Il est difficile de mesurer nos progrès en matière de développement de la culture, de sorte qu’elle n’a pas l’attrait que d’autres domaines, plus faciles à évaluer, ont souvent.
D’autres domaines d’amélioration de l’école, souvent soumis à des pressions plus immédiates de la part des instances extérieures, telles que le programme scolaire et les résultats, rivalisent avec nous pour attirer notre attention.
Le succès des autres domaines d’amélioration de l’école plus mesurables dépend d’une culture positive au sein du personnel. Cependant, l’effet est indirect, de sorte que l’incitation n’est souvent pas aussi prononcée.
Il est également possible que nous préférions ne pas examiner de trop près la culture au cas où nous n’aimerions pas ce que nous voyons. Le risque est que la prise en compte de la culture peut représenter un travail énorme qui peut nous dépasser.
Une grande partie du travail visant à améliorer la culture consiste à changer notre propre comportement, ce qui comporte sa part de difficulté et de remise en question.
Cela demande de l’introspection, de l’inconfort et des efforts conséquents.
Affronter la réalité pour développer une bonne culture d’école
Le biais de négativité, la complexité, les interprétations et les freins dissuasifs à l’action peuvent être des obstacles pour œuvrer à l’amélioration d’une culture d’école. Nous devons garder un œil sur ces difficultés potentielles.
Nous ne leur échapperons pas. Si elles n’existaient pas, la culture n’aurait pas besoin d’être travaillée. Pour y faire face, certaines questions méritent d’être posées :
- Comment pouvons-nous décrire notre propre niveau de sécurité psychologique au travail ? Selon nous, quelle est l’expérience des autres membres du personnel en matière de sécurité psychologique ?

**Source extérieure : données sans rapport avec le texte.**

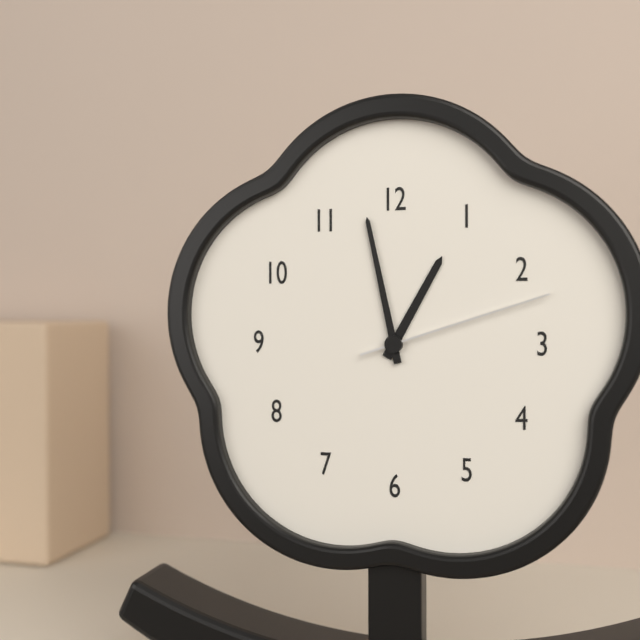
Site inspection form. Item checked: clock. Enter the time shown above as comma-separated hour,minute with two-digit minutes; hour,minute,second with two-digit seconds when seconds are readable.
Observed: 12,58,12
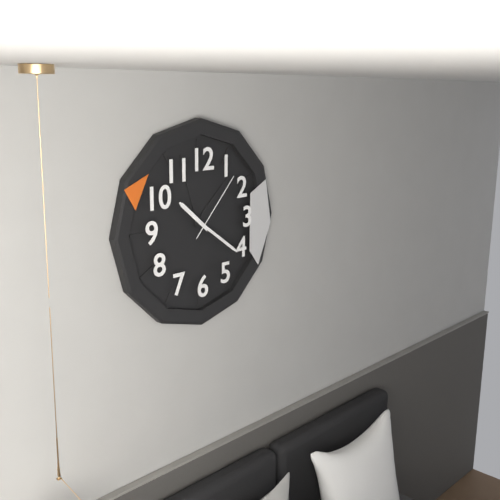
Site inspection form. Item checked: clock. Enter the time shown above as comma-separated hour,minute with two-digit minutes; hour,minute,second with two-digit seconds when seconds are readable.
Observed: 10,21,07
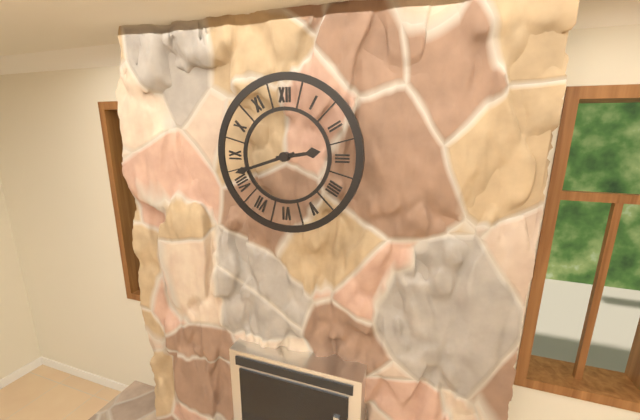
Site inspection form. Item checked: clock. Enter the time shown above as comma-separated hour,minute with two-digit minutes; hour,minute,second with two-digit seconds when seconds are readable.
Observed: 2,42
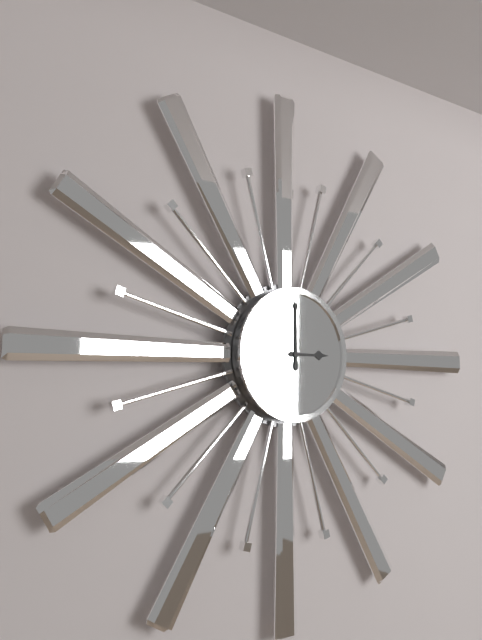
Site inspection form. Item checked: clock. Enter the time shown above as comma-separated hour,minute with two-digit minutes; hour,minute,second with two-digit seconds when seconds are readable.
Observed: 3,00
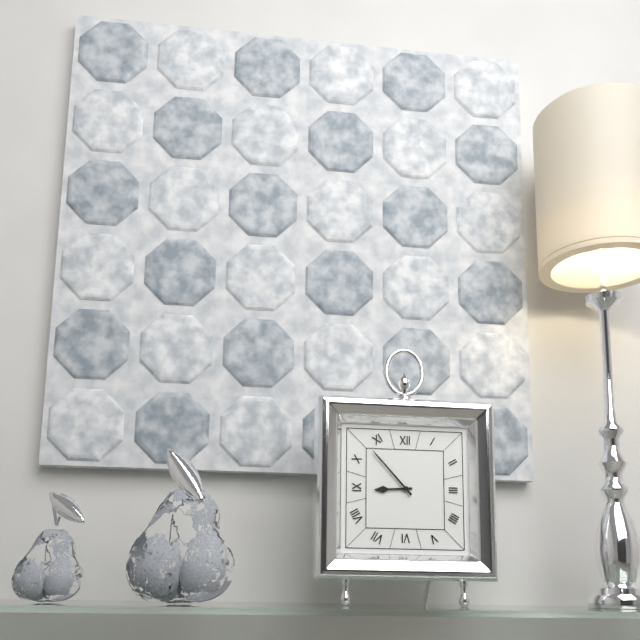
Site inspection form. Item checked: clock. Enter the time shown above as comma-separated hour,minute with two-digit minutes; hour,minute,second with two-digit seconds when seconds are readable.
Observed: 8,53
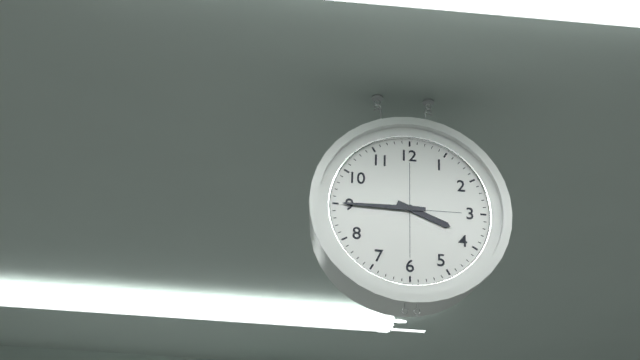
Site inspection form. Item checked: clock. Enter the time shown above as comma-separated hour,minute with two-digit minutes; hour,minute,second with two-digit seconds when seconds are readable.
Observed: 3,45
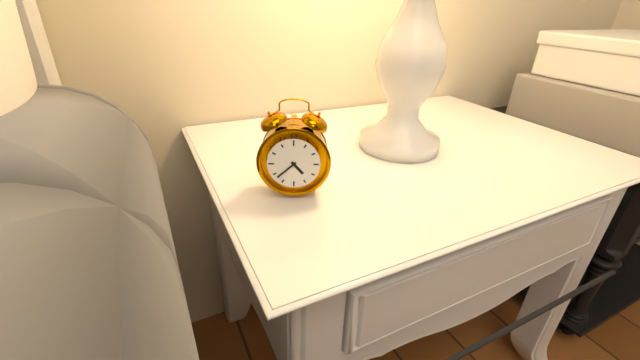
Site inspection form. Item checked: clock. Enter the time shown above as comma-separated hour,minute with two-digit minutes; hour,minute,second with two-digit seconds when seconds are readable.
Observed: 4,38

- Quels sont les systèmes, les structures, les pratiques et les interactions qui, selon nous, pourraient nuire à la sécurité psychologique ? Comment pensons-nous qu’ils pourraient être améliorés ?
- Comment pouvons-nous renforcer la sécurité psychologique tout en maintenant la responsabilité professionnelle ?

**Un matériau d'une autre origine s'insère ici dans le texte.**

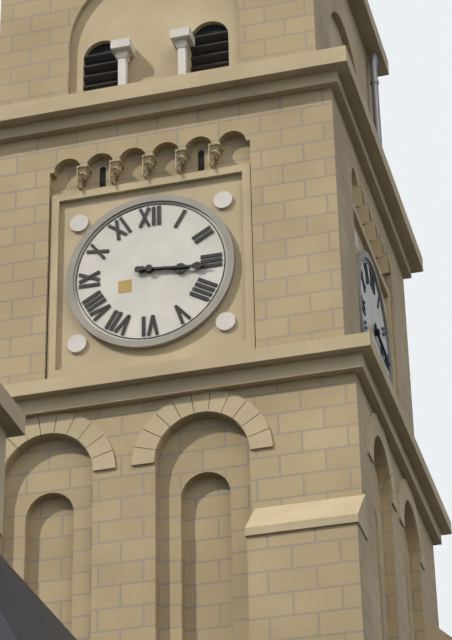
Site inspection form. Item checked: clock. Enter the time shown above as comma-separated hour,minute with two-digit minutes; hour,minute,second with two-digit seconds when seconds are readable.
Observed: 3,16
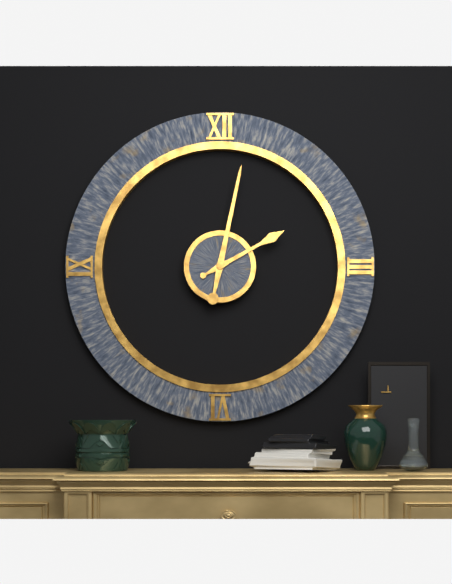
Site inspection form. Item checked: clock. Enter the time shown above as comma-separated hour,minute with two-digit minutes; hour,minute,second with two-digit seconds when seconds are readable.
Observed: 2,02
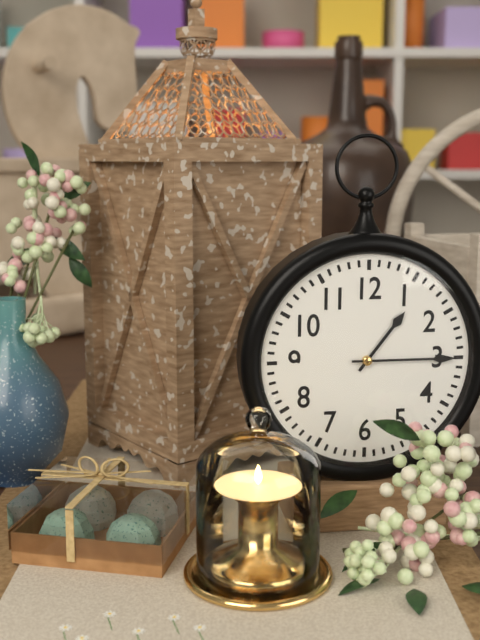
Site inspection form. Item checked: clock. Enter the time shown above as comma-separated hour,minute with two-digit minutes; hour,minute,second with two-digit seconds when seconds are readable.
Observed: 1,15
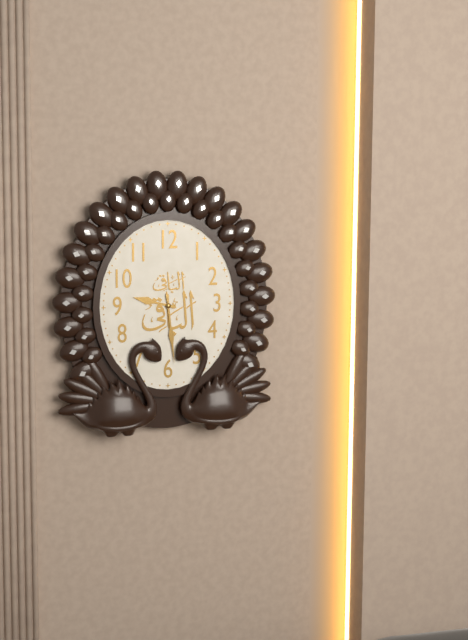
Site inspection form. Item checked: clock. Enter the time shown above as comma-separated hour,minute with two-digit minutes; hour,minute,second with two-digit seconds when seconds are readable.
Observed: 9,29
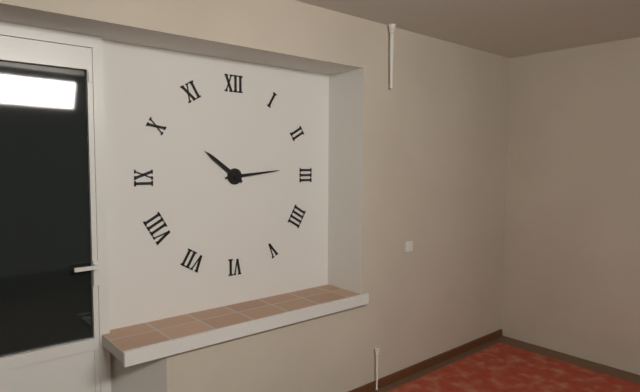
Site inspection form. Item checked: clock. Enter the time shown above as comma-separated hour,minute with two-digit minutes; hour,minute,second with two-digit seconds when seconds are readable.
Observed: 10,14
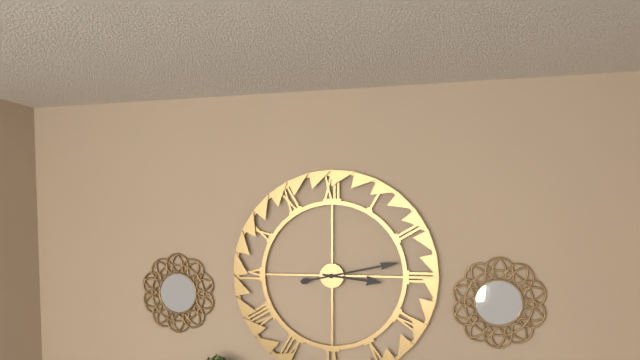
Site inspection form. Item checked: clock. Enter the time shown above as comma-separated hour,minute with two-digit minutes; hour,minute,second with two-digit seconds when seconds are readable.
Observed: 3,13
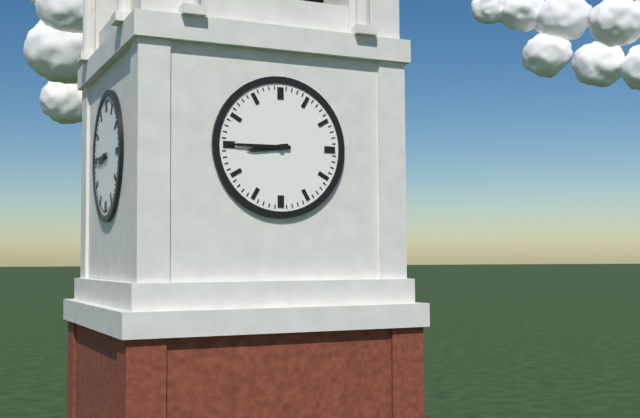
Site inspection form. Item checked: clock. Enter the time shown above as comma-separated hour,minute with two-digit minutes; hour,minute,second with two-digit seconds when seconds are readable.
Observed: 8,45
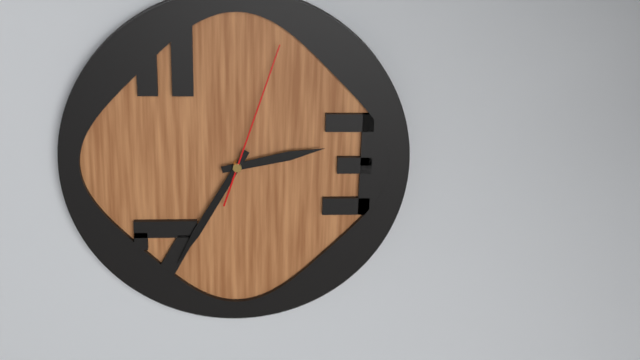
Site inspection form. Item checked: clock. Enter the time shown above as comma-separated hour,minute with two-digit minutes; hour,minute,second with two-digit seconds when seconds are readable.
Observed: 2,35,03
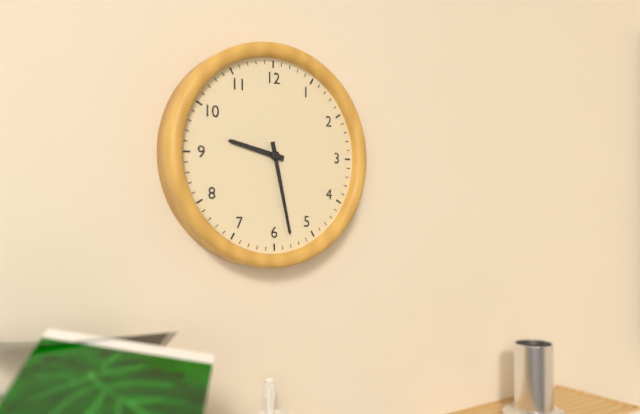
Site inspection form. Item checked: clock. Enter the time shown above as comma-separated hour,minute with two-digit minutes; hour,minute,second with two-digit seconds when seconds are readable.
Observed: 9,28
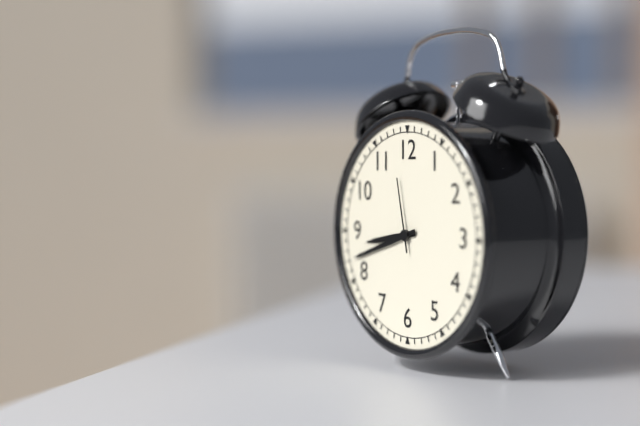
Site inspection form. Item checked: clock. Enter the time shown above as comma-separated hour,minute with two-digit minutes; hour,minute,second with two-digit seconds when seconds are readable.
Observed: 8,42,58
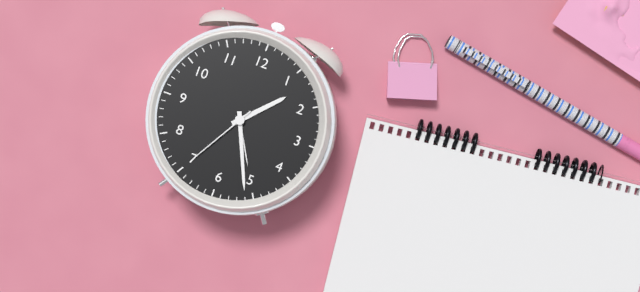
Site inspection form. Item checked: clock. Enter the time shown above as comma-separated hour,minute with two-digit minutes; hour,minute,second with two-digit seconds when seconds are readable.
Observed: 1,26,35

- Pouvons-nous citer des exemples où la nature complexe de l’école a fait que les choses ne se sont pas déroulées comme nous l’avions prévu ? Quelles en ont été les conséquences ?
- Pouvons-nous citer des exemples où l’interprétation d’un collègue a été différente de la nôtre ? Quel en a été le résultat ?
- Quels sont les facteurs qui nous dissuadent d’agir pour améliorer la culture ? Pensons-nous que des collègues partagent ces freins ou en ont d’autres ? Pourquoi est-il important de nommer et de discuter de ces facteurs de dissuasion ?
Bibliographie
Ruth Ashbee, School staff culture, Routledge, 2023
Baumeister, R. F., & Tierney, J. (2019). The Power of Bad: How the Negativity Effect Rules the World and How We Can Tame It. Penguin Press.
Kahneman, D. (2011). Thinking, Fast and Slow. Farrar, Straus and Giroux.
Allen, R., Evans, M., & White, B. (2021). The Next Big Thing in School Improvement. John Catt Educational Ltd.